Via Paul, a very interesting recent article in Science about the need to improve the quality of scientific computing in modelling-based life sciences:
In a nutshell, the authors surveyed a bunch of ecologists doing species distribution modeling and found that only a small fraction were competent at ‘syntax-based’ model programming or otherwise were being particularly scientifically rigorous about the modelling software that they chose, while many were just making decisions based on what software was easiest to use and/or most common.
Software pervades every domain of science, perhaps nowhere more decisively than in modeling. In key scientific areas of great societal importance, models and the software that implement them define both how science is done and what science is done…
Scientific considerations of the consequences of [modelling software] adoption generally occur late in the process, if at all. This may be appropriate when deciding which smartphone application one uses. But we must hold scientific inquiry and adoption of scientific software to higher standards. Does use of modeling software conform to basic tenets of scientific methods? We describe survey findings suggesting that many scientists adopt and use software critical to their research for nonscientific reasons. These reasons are scientifically limiting.
The authors conclude with a series of recommendations about how to improve the quality of quantitative analysis in the biological sciences, including multi-disciplinary graduate education with a heavy math/stats/computing component, and peer-review and publication of scientific software code in line with the associated manuscript, an intriguing and forward-thinking idea but perhaps of questionable practicality.
I’m particularly interested in this topic because I recently set myself to improve my computing skills. Though I’ve had some initial publication success so far based on simple, custom spreadsheet analysis, I find myself falling far behind many of my peers in terms of programming skill. Up to this point, I’ve done a lot of analysis with point-and-click programs like Excel & Access, but see the need to transition more towards code-based solutions in order to a) streamline & automate complex multi-step analyses, and b) improve the documentation and reproducibility of my work. After a long discussion with other students and co-workers, I decided to focus my efforts on learning some Python, along with some basic -NIX shell and database skills, and have found two great resources geared towards those in the natural sciences:
- Software Carpentry (online course materials based on this curriculum available here from Dr. Ethan White at Utah State University)
- How to Think Like a Computer Scientist (online course materials based on this curriculum available here from Dr.

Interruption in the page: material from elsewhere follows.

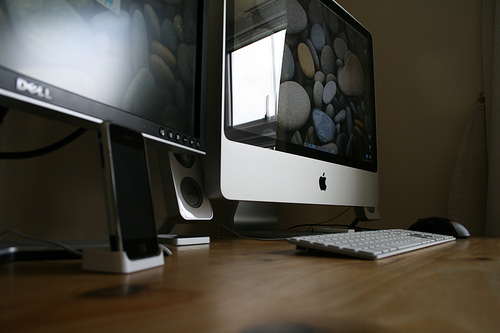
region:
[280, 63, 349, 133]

Asa Ben Hur at Colorado State University)
I’m starting out with Software Carpentry first, and will try to comment on it more in future posts.
However, my new-found enthusiasm for coding is tempered a bit by some recent writings from academics I respect about the relative value of creative inspiration versus methodological/computational firepower in driving high-impact research. Dr. E.O. Wilson, endowed chair at Harvard and one of the most famous biologists alive today, has a recent commentary in the Wall Street Journal (Great Scientists Don’t Need Math) in which he admits to taking algebra and calculus about a decade later in life than most students would today, and merely muddling his way through:
Fortunately, exceptional mathematical fluency is required in only a few disciplines, such as particle physics, astrophysics and information theory. Far more important throughout the rest of science is the ability to form concepts, during which the researcher conjures images and processes by intuition…
Pioneers in science only rarely make discoveries by extracting ideas from pure mathematics…
If your level of mathematical competence is low, plan to raise it, but meanwhile, know that you can do outstanding scientific work with what you have. Think twice, though, about specializing in fields that require a close alternation of experiment and quantitative analysis… For every scientist, there exists a discipline for which his or her level of mathematical competence is enough to achieve excellence.
At the same time, he highlights the benefits of his past collaborations with mathematicians and statisticians to add the necessary rigor to his observationally-derived insights. Not long after reading that I came across another article by Paul Krugman, Nobel Prize-winning theoretical economist and widely-influential blogger, that sounded many similar themes. This one’s a bit longer a read, but there is also an emphasis on creative thinking over sophisticated methods & models:
Most young economists today enter the field from the technical end… It is not, however, where I come from. My first love was history; I studied little math, picking up what I needed as I went along… always try to express your ideas in the simplest possible model… I have used the “minimum necessary model” approach over and over again… In each case the effect has been to allow me to tackle a subject widely viewed as formidably difficult with what appears, at first sight, to be ridiculous simplicity.
So, stepping back, my take-away from all this is that proper scientific computing is an indispensable tool for the modern researcher…
…AND there are tons of great resources out there for anyone wanting to up their game
…BUT sophisticated model code is only useful to the extent that it is well-implemented and well-understood, and there’s still plenty of paradigm-shifting stuff coming from bolts of inspiration rather than program output.